(Beginning of DOCUMENT TEXT)

1 of 2 people found the following review helpful:
4.0 out of 5 stars
4 Stars for Excellent Description - But Room for Improvement,
By 2nd Opinion (Florida) - See all my reviews
This review is from: Utterly Monkey: A Novel (P.S.) (Paperback)
I gladly give this book 4 stars because the descriptions are sometimes stunningly astute. A joy to read. Perhaps it's my age (60 year old female), but I found the "teenage boy" humor/jokes too infantile. A lawyer thinking and sometimes acting like a 12 year old does not work for me. However, the plot held together well and I will be ready to read Nick Laird's next book. Can't wait to see what brilliant, but subtle descriptions he uses next.
3 of 6 people found the following review helpful:
4.0 out of 5 stars
Fun read,
By Tola (Chicago, IL) - See all my reviews
This review is from: Utterly Monkey: A Novel (P.S.) (Paperback)
Danny thinks his life is pretty much stable. He has a good job in a big company, nice cozy flat and a good reliable car. Everything changes when his childhood friend appears at his door one day and overtakes his apartment as well as his life. The real fun just begins...
I though this book was very entertaining and full of comical events. I could not turn the pages fast enough.
1 of 3 people found the following review helpful:
2.0 out of 5 stars
Crime caper crossed with Hornby,
By Sirin (London, UK) - See all my reviews
This review is from: Utterly Monkey: A Novel (P.S.) (Paperback)
The author, Nick Laird hails from Northern Ireland and worked as a lawyer before turning to writing full time. The protagonist of Utterly Monkey, Danny Williams, hails from Northern Ireland and works as a dissilusioned lawyer. Like many first novels, this one has more than a smidgin of the autobiographical about it.
Danny is 27 affable, handsome and a rising professional. He pursues the gorgeous Ellen, a black trainee in his law firm and seeks respite from the monotony of his job but this is hard when you are plagued by visits from old friends from flintier times in Northern Ireland who tell your would be girlfriend about the time you had intercourse with a girl immediately after she has excreted in an alleyway. Linked in with all this is a complex crime plot revolving around a stolen £50,000 from loyalist terrorists culminating in a car chase through London with an unexploded bomb in a van. A car chase, I ask you - In a modern novel - What's the point of that when film does this thing much better? Utterly Monkey reads like a Guy Ritchie crime caper, but the problem with novels written with one eye on a screenplay is that the writing, in its novelistic vessel, invariably suffers. The novel is high style lad lit. Mixed in with the Nick Hornby style narrative about young man trying to make his way in metropolitan London jungle are some fine phrases. Good descriptions of Magic Circle law life and a well done party and sex scene. Laird the poet comes out in occasional flashes, although his talent for metaphor hardly rivals masters such as Nabokov and Updike. All in all. Not great. But Laird will surely improve in later works.

(End of DOCUMENT TEXT)

Write out, word for word, the passage of the book reviews above that begins with the words containing "3 of 6 people" and ends with "fun just begins...".

(Beginning of INFORMATION SHOWN)

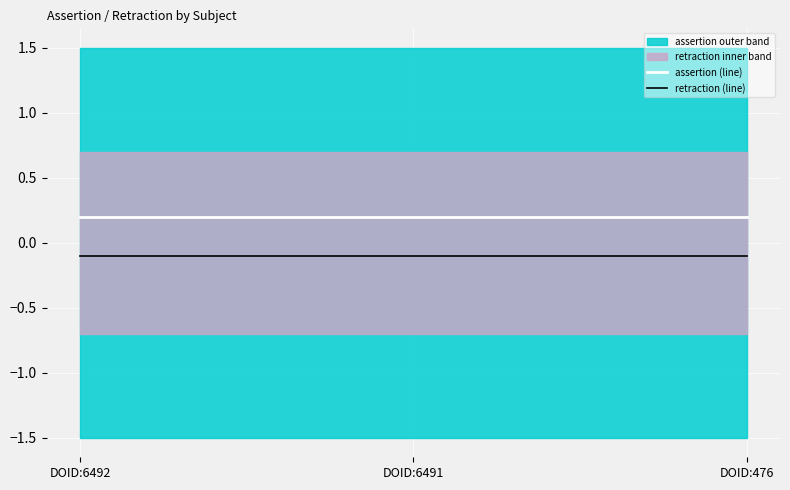

Where is retraction (line) nearest to the value 0?

DOID:6492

(End of INFORMATION SHOWN)

EXPECTED OUTPUT:
3 of 6 people found the following review helpful:
4.0 out of 5 stars
Fun read,
By Tola (Chicago, IL) - See all my reviews
This review is from: Utterly Monkey: A Novel (P.S.) (Paperback)
Danny thinks his life is pretty much stable. He has a good job in a big company, nice cozy flat and a good reliable car. Everything changes when his childhood friend appears at his door one day and overtakes his apartment as well as his life. The real fun just begins...